Parliamentary sovereignty is the central principle of the UK constitution. It means that Parliament is the supreme legal authority in the United Kingdom. It can make or repeal any law, and no other body, including the courts, the executive, or previous Parliaments, can override or permanently limit its power. This doctrine lies at the heart of the UK’s uncodified constitution and reflects the idea that ultimate political authority rests with the elected legislature.
The classic definition comes from A.V. Dicey (1885), who described it as having three main elements:
Parliament can make or unmake any law.
There are no substantive limits on what Parliament can legislate about. It can pass laws on any subject, from taxation to constitutional reform.
No Parliament can bind a future Parliament.
Each Parliament is free to change or repeal any previous Act. For example, one Parliament cannot make an “entrenched” law that later Parliaments cannot alter.
No person or body can override or question an Act of Parliament.
Once a law is enacted, the courts must apply it. Judges cannot declare an Act invalid or unconstitutional.
Together, these principles establish that statute law is the highest source of legal authority in the UK.
Parliament consists of the House of Commons, the House of Lords, and the Monarch. In practice, the elected Commons dominates the law-making process, and once a Bill receives Royal Assent, it becomes binding law. Courts must apply Acts of Parliament even if they conflict with fundamental principles or prior decisions.
Example:
In Cheney v Conn [1968], a taxpayer argued that a Finance Act was unlawful because it funded nuclear weapons, contrary to international law. The court rejected this, confirming that an Act of Parliament overrides other sources of law.

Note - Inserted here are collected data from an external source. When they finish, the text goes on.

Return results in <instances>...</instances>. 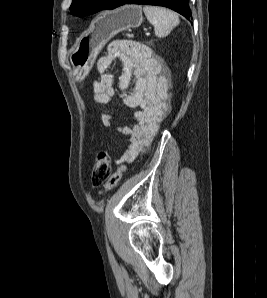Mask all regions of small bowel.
Segmentation results:
<instances>
[{
	"label": "small bowel",
	"instance_id": "1",
	"mask_svg": "<svg viewBox=\"0 0 267 298\" xmlns=\"http://www.w3.org/2000/svg\"><path fill=\"white\" fill-rule=\"evenodd\" d=\"M117 60L122 63L119 75L111 71ZM97 68L100 76L93 83L94 102L102 105L111 103L117 85L124 105L138 109L133 124L117 126L119 132L129 136L127 149L118 163L131 162L150 144L170 110V72L149 48L125 40L112 42L107 53L98 60ZM132 80L134 91L129 92ZM101 120L106 127H112L117 118L104 113Z\"/></svg>",
	"mask_w": 267,
	"mask_h": 298
}]
</instances>
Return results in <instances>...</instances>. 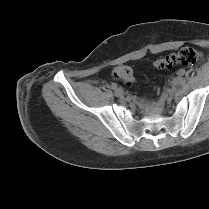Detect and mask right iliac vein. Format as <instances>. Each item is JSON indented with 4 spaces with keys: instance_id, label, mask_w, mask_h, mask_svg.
Returning <instances> with one entry per match:
<instances>
[{
    "instance_id": "1",
    "label": "right iliac vein",
    "mask_w": 209,
    "mask_h": 209,
    "mask_svg": "<svg viewBox=\"0 0 209 209\" xmlns=\"http://www.w3.org/2000/svg\"><path fill=\"white\" fill-rule=\"evenodd\" d=\"M115 95L117 97H122L124 95V92L121 88H118V89L115 90Z\"/></svg>"
}]
</instances>
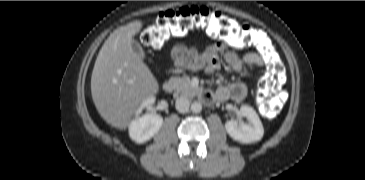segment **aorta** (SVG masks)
<instances>
[{"label":"aorta","instance_id":"1","mask_svg":"<svg viewBox=\"0 0 365 180\" xmlns=\"http://www.w3.org/2000/svg\"><path fill=\"white\" fill-rule=\"evenodd\" d=\"M191 111L193 113H200L202 111V104L200 102H197V101L193 102L191 104Z\"/></svg>","mask_w":365,"mask_h":180}]
</instances>
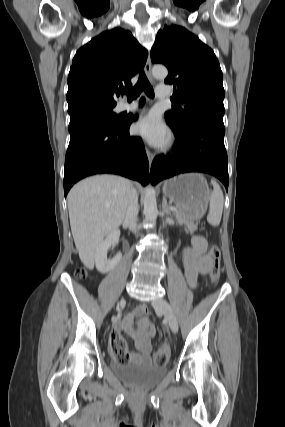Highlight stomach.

Although Parliament remains legally sovereign, its supremacy has been limited in practice by several constitutional developments.

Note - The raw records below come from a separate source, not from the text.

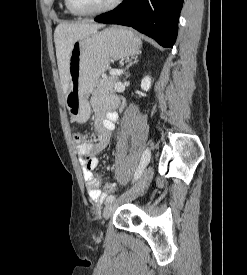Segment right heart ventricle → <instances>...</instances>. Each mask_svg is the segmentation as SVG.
<instances>
[{
	"mask_svg": "<svg viewBox=\"0 0 247 275\" xmlns=\"http://www.w3.org/2000/svg\"><path fill=\"white\" fill-rule=\"evenodd\" d=\"M65 5V13L68 15H73V13L67 8L66 4Z\"/></svg>",
	"mask_w": 247,
	"mask_h": 275,
	"instance_id": "e07e8e85",
	"label": "right heart ventricle"
}]
</instances>
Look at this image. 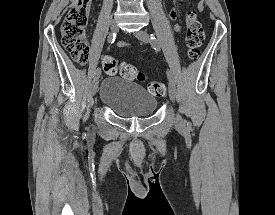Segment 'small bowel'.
Listing matches in <instances>:
<instances>
[{
	"instance_id": "small-bowel-1",
	"label": "small bowel",
	"mask_w": 275,
	"mask_h": 215,
	"mask_svg": "<svg viewBox=\"0 0 275 215\" xmlns=\"http://www.w3.org/2000/svg\"><path fill=\"white\" fill-rule=\"evenodd\" d=\"M198 8H199V9H202V8H203V3H202V2H198ZM176 17H177L176 11H172V12L170 13V18H171L172 20H175ZM181 28H182V26H181L180 24H176V25H175V29H176L177 31H180ZM129 45H130V43L124 42V41H119V42H117V44H116V46H118V47H125V46H129Z\"/></svg>"
}]
</instances>
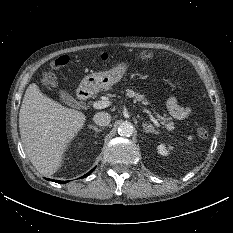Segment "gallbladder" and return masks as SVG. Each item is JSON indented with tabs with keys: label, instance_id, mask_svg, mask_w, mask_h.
Returning a JSON list of instances; mask_svg holds the SVG:
<instances>
[{
	"label": "gallbladder",
	"instance_id": "gallbladder-1",
	"mask_svg": "<svg viewBox=\"0 0 233 233\" xmlns=\"http://www.w3.org/2000/svg\"><path fill=\"white\" fill-rule=\"evenodd\" d=\"M60 99L67 105L71 107H77V100L73 98L69 93H67L65 90H59Z\"/></svg>",
	"mask_w": 233,
	"mask_h": 233
}]
</instances>
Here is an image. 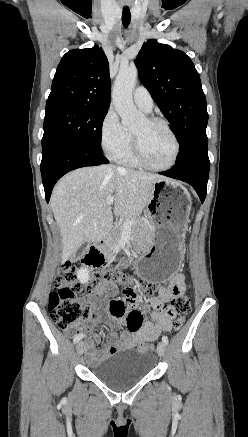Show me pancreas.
<instances>
[{
    "instance_id": "cf45deb5",
    "label": "pancreas",
    "mask_w": 248,
    "mask_h": 437,
    "mask_svg": "<svg viewBox=\"0 0 248 437\" xmlns=\"http://www.w3.org/2000/svg\"><path fill=\"white\" fill-rule=\"evenodd\" d=\"M127 220H129V219H127ZM133 220H135V223L131 226L132 231L138 232L140 234V236L146 237V239H148V237L150 235L149 224L143 219L137 218V219H133ZM125 222L123 224H118L115 227L112 235L110 236V238L108 239V241L105 244L107 247V251L109 253V256L112 255V251L118 247L119 241H120L122 233L124 231ZM112 259H114V257H112Z\"/></svg>"
}]
</instances>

a) The European Union (Historical Impact)
While the UK was a member of the EU, EU law took precedence over domestic law.
In Factortame (No. 2) [1991], the House of Lords disapplied parts of the Merchant Shipping Act 1988 because it conflicted with EU law, an unprecedented restriction on parliamentary supremacy.
After Brexit, the European Union (Withdrawal) Act 2018 restored full legislative sovereignty.

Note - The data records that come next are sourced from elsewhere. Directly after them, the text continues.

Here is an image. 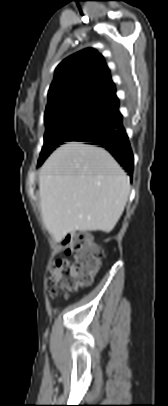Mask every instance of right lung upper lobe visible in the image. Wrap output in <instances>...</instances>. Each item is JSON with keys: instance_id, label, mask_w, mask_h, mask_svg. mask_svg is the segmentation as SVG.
<instances>
[{"instance_id": "right-lung-upper-lobe-1", "label": "right lung upper lobe", "mask_w": 168, "mask_h": 406, "mask_svg": "<svg viewBox=\"0 0 168 406\" xmlns=\"http://www.w3.org/2000/svg\"><path fill=\"white\" fill-rule=\"evenodd\" d=\"M115 92L103 56L92 48L84 49L63 60L56 68L45 115L80 104L111 106L117 100Z\"/></svg>"}]
</instances>
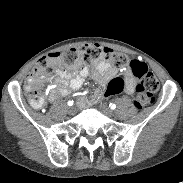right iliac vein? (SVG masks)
Returning a JSON list of instances; mask_svg holds the SVG:
<instances>
[{
	"instance_id": "obj_1",
	"label": "right iliac vein",
	"mask_w": 183,
	"mask_h": 183,
	"mask_svg": "<svg viewBox=\"0 0 183 183\" xmlns=\"http://www.w3.org/2000/svg\"><path fill=\"white\" fill-rule=\"evenodd\" d=\"M69 112L70 113H74L75 112V108L74 107L69 108Z\"/></svg>"
}]
</instances>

b) The Human Rights Act 1998
The Human Rights Act (HRA) requires courts to interpret legislation, where possible, in line with the European Convention on Human Rights (ECHR).
If that is impossible, judges may issue a declaration of incompatibility under s.4 HRA, but they cannot strike down the law. Parliament retains the final say.
c) Devolution
The Scotland Act 1998, Government of Wales Act 2006, and Northern Ireland Act 1998 grant devolved legislatures powers over certain areas.
However, these powers exist only because Parliament granted them, in theory, Westminster can still legislate for the entire UK (s.28(7) Scotland Act 1998).
d) The Rule of Law and Judicial Review
Although Parliament is supreme, the courts interpret and apply its statutes. In cases such as Jackson v Attorney General [2005], senior judges questioned whether there might be “fundamental constitutional principles” that even Parliament could not abolish (e.g. the rule of law or judicial review).
This remains controversial, sovereignty in law still belongs to Parliament, but political and moral limits constrain its use.